Response to AgForce criticism of the Senate Inquiry on Reef Water Regulations

October 20, 2020

By Dr Selina Ward
Coral reef scientist & board member AMCS

AgForce suggests that we should have an independent Office of Scientific Review to check the science that has gone into the assessment of water quality on the Great Barrier Reef and towards the Reef water regulations recently endorsed by the senate inquiry.

They call in to question reef science in general and suggest that the science around water quality has not been adequately reviewed. This is clearly incorrect. The hundreds of publications on the science of the GBR come from Australian and international experts from a large number of universities and institutions. These works have been published in very high impact (prestigious) journals such as Science and Nature where the work is reviewed by editors and then experts in the field and these will be the leading scientists in these fields in the world.

Just in case journals like Science and Nature get it wrong, GBR science has an extraordinary amount of additional review in Queensland.  Every four to five years a detailed Consensus Statement is created. In this process, a panel of experts get together to go over all the recent work and develop the consensus statement after much review and discussion. As well as this, there is a state government lead process called the Independent Science Panel that assesses all the data and recent work on water quality. At a federal level, there is the Independent Expert Panel run by the former Chief Scientist Ian Chubb. This covers all GBR work rather than just water quality.

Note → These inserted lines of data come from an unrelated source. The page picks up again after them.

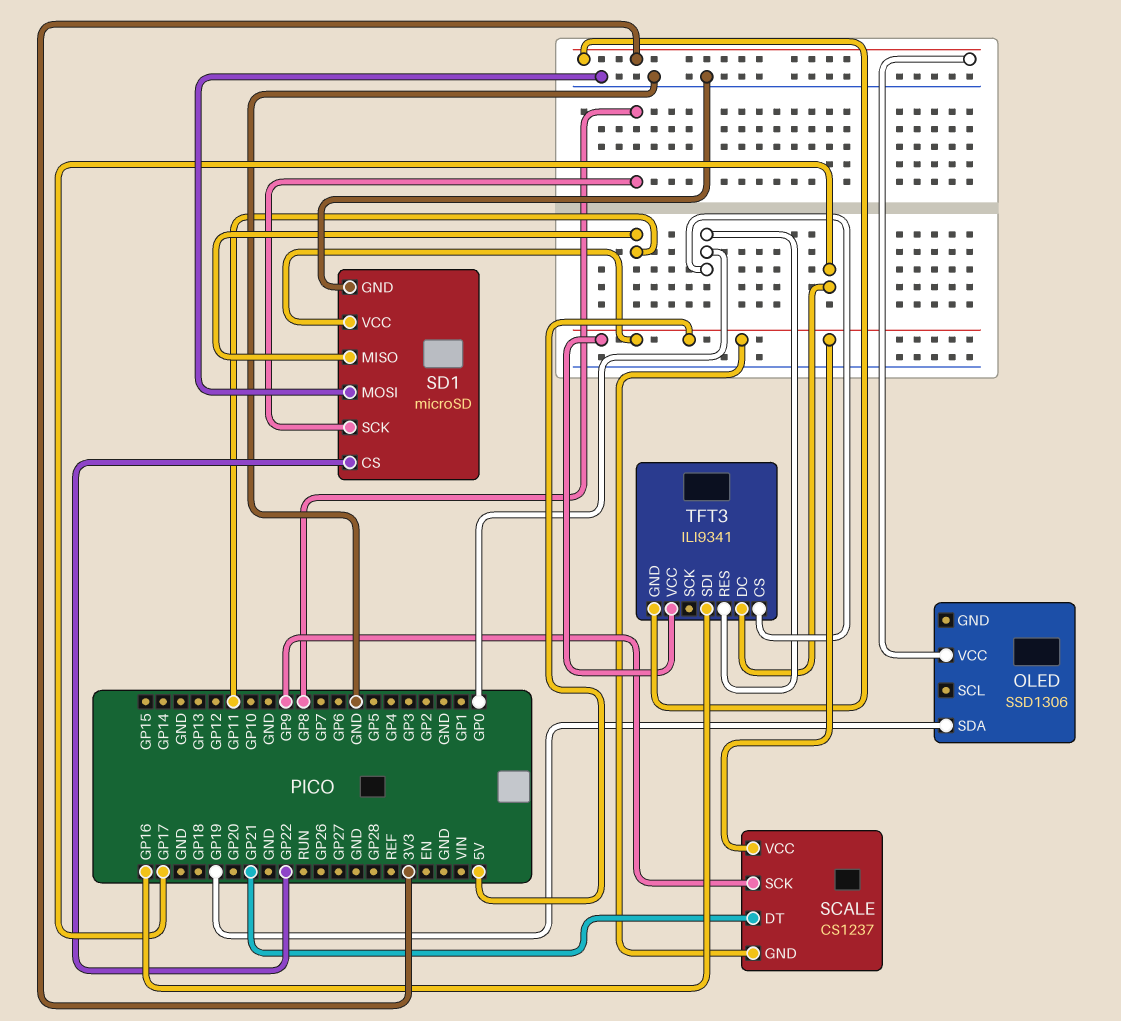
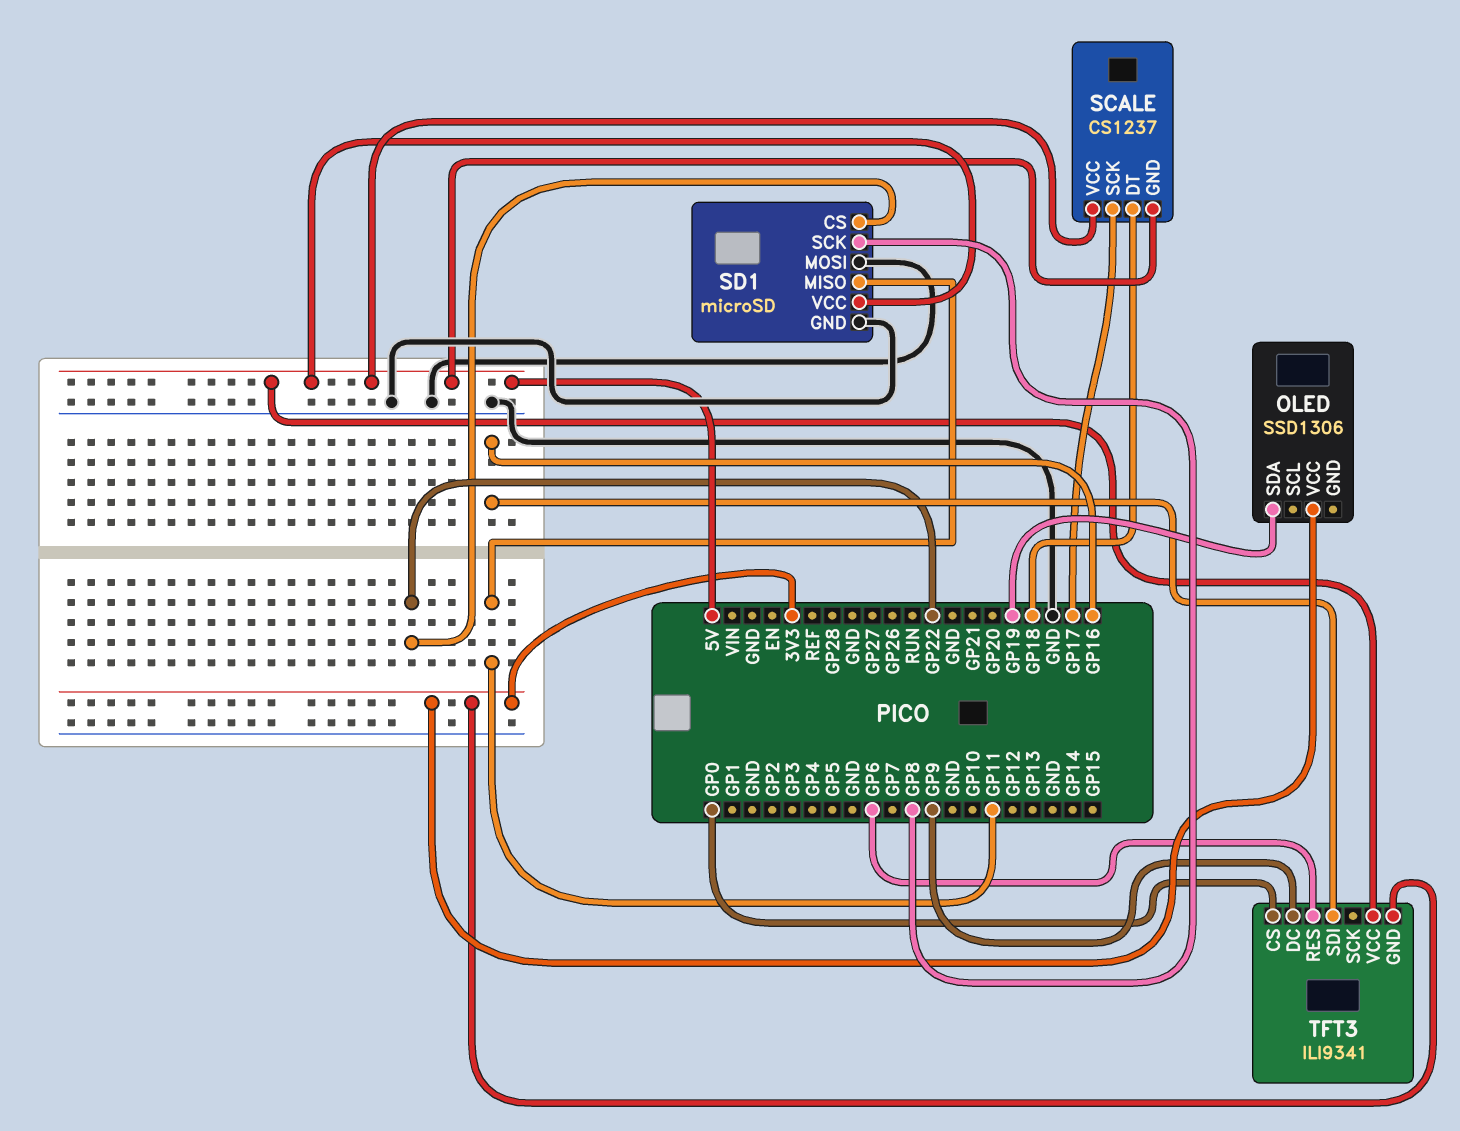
SCALE pin DT: GP21 -> GP18
SCALE pin SCK: GP9 -> GP17
TFT3 pin DC: GP17 -> GP9
TFT3 pin RES: GP0 -> GP6

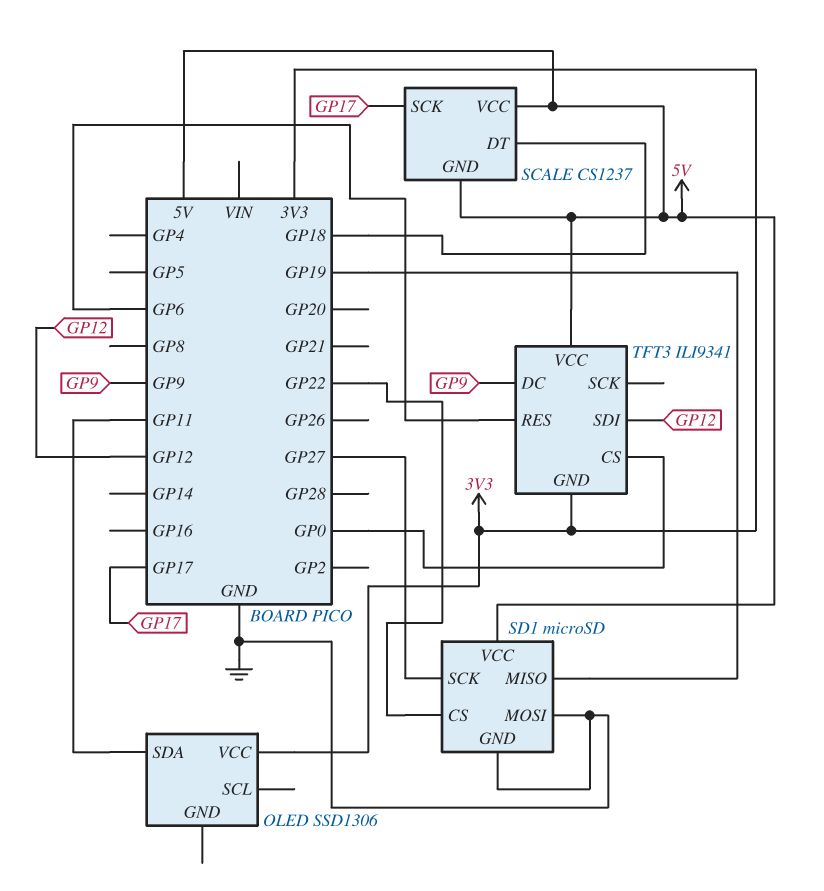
OLED pin SDA: GP19 -> GP11
SD1 pin MISO: GP11 -> GP19
SD1 pin SCK: GP8 -> GP27
TFT3 pin SDI: GP16 -> GP12

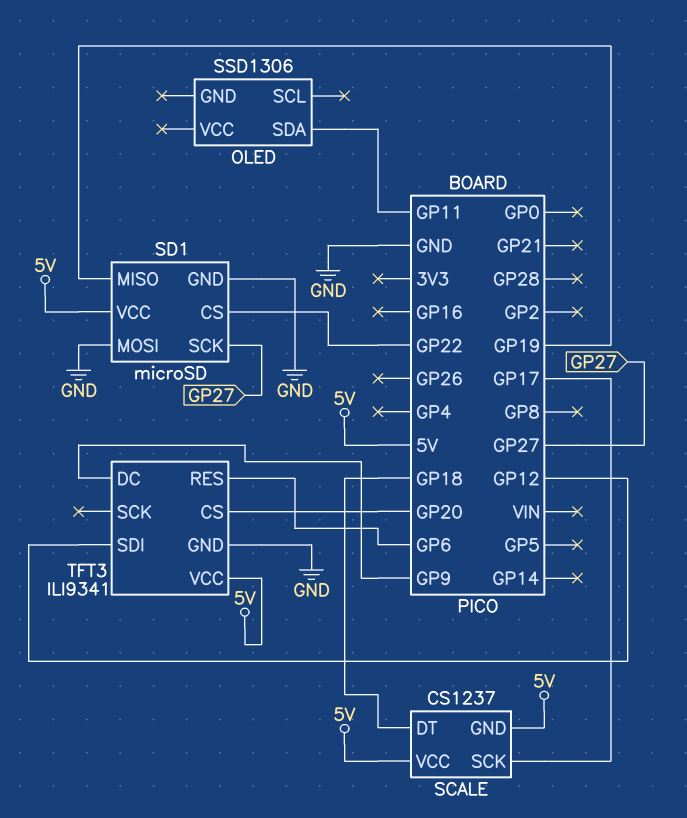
OLED pin VCC: 3V3 -> none
TFT3 pin CS: GP0 -> GP20
TFT3 pin GND: 3V3 -> GND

So there are many layers of review and assessment and collaboration already on top of the peer review undertaken by the journals for the published work. What can AgForce possibly hope to achieve by suggesting setting up yet another review, except to try to create a false impression of a problem?

AgForce acknowledges that climate change is a huge problem for the Great Barrier Reef. It is crucial that we don’t lose corals and other vital GBR elements to factors outside of climate change, such as poor water quality with high sediment and nutrient loads. There is scientific consensus that agricultural runoff damages inshore ecosystems like corals and seagrass meadows, habitat of threatened species like turtles and dugongs. Last year the Federal and Queensland government released a Report Card on Reef water quality which gave the inshore Reef a ‘D’ score for overall condition. We need these reef water regulations to turn this around. We must do all we can to try to protect this irreplaceable treasure.

A version of this letter was run in several newspaper websites in Queensland, including the Daily Mercury and the Whitsunday Times.